Le procès d'Avignon révèle les mécanismes psychologiques d'un double infanticide
Mardi, le tribunal d'Avignon a été le théâtre d'une audience particulièrement éprouvante où trois expertes psychologues ont détaillé le profil psychologique d'Aurélie S., 44 ans, jugée pour avoir tué deux de ses nourrissons et les avoir congelés. L'accusée, examinée à différents moments de la procédure, a été décrite comme une femme "fermée", "carencée" affectivement et "inexpressive". La mère de famille, qui encourt la perpétuité, nie catégoriquement avoir tué ses bébés.
Une enfance sans repères féminins
Les expertes ont mis en lumière une enfance marquée par des relations difficiles avec sa propre mère, dont elle n'est jamais parvenue à s'éloigner. Elles ont conclu qu'Aurélie S. avait grandi sans aucun "repère féminin", ce qui a profondément influencé son développement affectif. Adulte, elle a enchaîné des relations amoureuses complexes avec des hommes violents ou fuyants, totalement incompatibles avec son désir de fonder une famille. Selon son propre récit, les hommes "se volatilisent dès qu'un bébé est là".
Le paradoxe de la "maman lionne"
L'accusée se présente pourtant comme une "maman lionne", affirmant faire "tout pour ses filles", aujourd'hui âgées de 13 à 23 ans. Cette autoperception est radicalement contestée par les psychologues, qui notent qu'Aurélie S. "réécrit son histoire". Une fois le bébé né, expliquent-elles, "les hommes n'ont plus de place, elle veut l'enfant pour elle seule, elle se sent forte de cela".
Les expertes assurent qu'elle se trouve "dans une toute-puissance maternelle, avec le pouvoir de donner la vie et la mort". L'une d'elles va même plus loin en affirmant, après avoir "pesé ses mots", qu'"elle a une incapacité à être mère" car "ses enfants, c'est plus des objets, ses objets, ses choses…".
Grossesses non désirées et déni total
Aurélie S. entretient un rapport profondément ambivalent à la grossesse.

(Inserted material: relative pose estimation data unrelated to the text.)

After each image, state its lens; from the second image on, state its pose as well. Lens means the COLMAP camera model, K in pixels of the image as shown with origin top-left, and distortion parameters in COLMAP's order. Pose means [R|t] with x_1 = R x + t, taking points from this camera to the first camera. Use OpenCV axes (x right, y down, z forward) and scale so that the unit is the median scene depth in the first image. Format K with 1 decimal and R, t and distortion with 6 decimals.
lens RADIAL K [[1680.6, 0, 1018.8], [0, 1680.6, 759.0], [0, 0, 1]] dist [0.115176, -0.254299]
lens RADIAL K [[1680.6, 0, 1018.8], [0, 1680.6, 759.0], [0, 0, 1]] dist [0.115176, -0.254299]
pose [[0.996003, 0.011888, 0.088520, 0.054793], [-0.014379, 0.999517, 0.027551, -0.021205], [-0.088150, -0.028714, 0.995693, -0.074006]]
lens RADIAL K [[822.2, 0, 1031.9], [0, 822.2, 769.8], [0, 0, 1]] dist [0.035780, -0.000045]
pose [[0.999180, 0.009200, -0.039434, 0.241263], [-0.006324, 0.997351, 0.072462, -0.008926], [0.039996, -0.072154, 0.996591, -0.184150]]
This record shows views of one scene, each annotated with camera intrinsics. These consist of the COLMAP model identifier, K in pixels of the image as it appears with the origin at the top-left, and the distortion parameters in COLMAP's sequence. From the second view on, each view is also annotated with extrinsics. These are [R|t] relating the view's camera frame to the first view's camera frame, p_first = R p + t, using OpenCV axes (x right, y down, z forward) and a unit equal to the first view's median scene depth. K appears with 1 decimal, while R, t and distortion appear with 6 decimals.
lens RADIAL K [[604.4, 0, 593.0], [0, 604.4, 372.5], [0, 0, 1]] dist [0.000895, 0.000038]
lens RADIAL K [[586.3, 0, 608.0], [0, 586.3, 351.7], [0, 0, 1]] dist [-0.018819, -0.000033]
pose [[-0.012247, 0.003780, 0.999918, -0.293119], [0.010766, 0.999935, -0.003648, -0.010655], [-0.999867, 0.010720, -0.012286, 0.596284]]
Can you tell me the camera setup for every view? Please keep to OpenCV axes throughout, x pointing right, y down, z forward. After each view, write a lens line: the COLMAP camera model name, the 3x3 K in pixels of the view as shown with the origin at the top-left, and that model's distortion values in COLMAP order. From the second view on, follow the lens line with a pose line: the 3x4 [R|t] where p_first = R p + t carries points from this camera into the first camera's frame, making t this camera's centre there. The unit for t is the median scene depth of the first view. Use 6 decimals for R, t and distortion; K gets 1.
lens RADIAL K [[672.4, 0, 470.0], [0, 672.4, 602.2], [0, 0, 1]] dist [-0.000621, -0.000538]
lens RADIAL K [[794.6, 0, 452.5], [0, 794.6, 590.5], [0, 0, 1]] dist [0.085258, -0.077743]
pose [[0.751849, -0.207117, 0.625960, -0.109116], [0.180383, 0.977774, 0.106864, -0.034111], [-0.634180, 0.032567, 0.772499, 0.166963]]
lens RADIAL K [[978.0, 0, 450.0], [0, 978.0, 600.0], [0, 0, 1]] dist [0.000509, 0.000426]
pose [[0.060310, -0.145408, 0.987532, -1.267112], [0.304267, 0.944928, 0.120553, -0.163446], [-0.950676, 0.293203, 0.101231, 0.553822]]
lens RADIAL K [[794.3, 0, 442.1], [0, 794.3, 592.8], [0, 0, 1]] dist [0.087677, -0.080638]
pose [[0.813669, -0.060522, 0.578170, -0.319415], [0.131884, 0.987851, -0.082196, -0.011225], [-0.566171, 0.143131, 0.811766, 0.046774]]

Bien qu'enceinte à huit reprises, elle décrit chaque fécondation comme des "accidents". Ces grossesses non désirées, survenant dans des couples fragiles, ont été difficiles à assumer, notamment en raison du cadre catholique très rigide dans lequel elle a grandi selon les experts.
Concernant les deux bébés retrouvés congelés par les gendarmes en 2022, ils n'avaient "pas de père potentiel" selon une psychologue, et dans son esprit "ils ne pouvaient donc pas exister". Pour le deuxième bébé, les experts ont diagnostiqué un "déni total" de grossesse. Son dernier accouchement s'est produit un soir sur son canapé, "sans avoir eu de signaux de son corps sur une grossesse".
L'effet sidérant de l'accouchement
Interrogées sur l'effet psychique d'un accouchement après déni de grossesse, les psychologues ont évoqué "un effet sidérant". Ce choc violent a conduit à une situation où, "face à une réalité insupportable, un effroi, on veut stopper en urgence". La mère s'est alors empressée de cacher le petit corps, de mentir à ses filles et d'effacer les traces de l'accouchement. "Il ne s'agit pas de tuer mais d'arrêter, de figer", assure une psychologue, pour qui "le congélateur trouve alors son sens".
Des causes de mort indéterminées
Les experts n'ont pas réussi à déterminer avec certitude les causes exactes de la mort des nourrissons. Plusieurs hypothèses sont envisagées :
- Une chute accidentelle
- Des coups violents
- Une absence de soins médicaux
- Des traumatismes liés à l'accouchement
Les psychologues sont cependant certains que les deux bébés sont nés vivants. "Dans les deux cas, le résultat est le même", déplore la présidente du tribunal Laurène Dorlhac : "ils ont fini dans le congélateur".
Ce procès continue de révéler la complexité psychologique d'un drame familial qui défie la compréhension, mettant en lumière les mécanismes du déni, de la toute-puissance maternelle et des traumatismes transgénérationnels.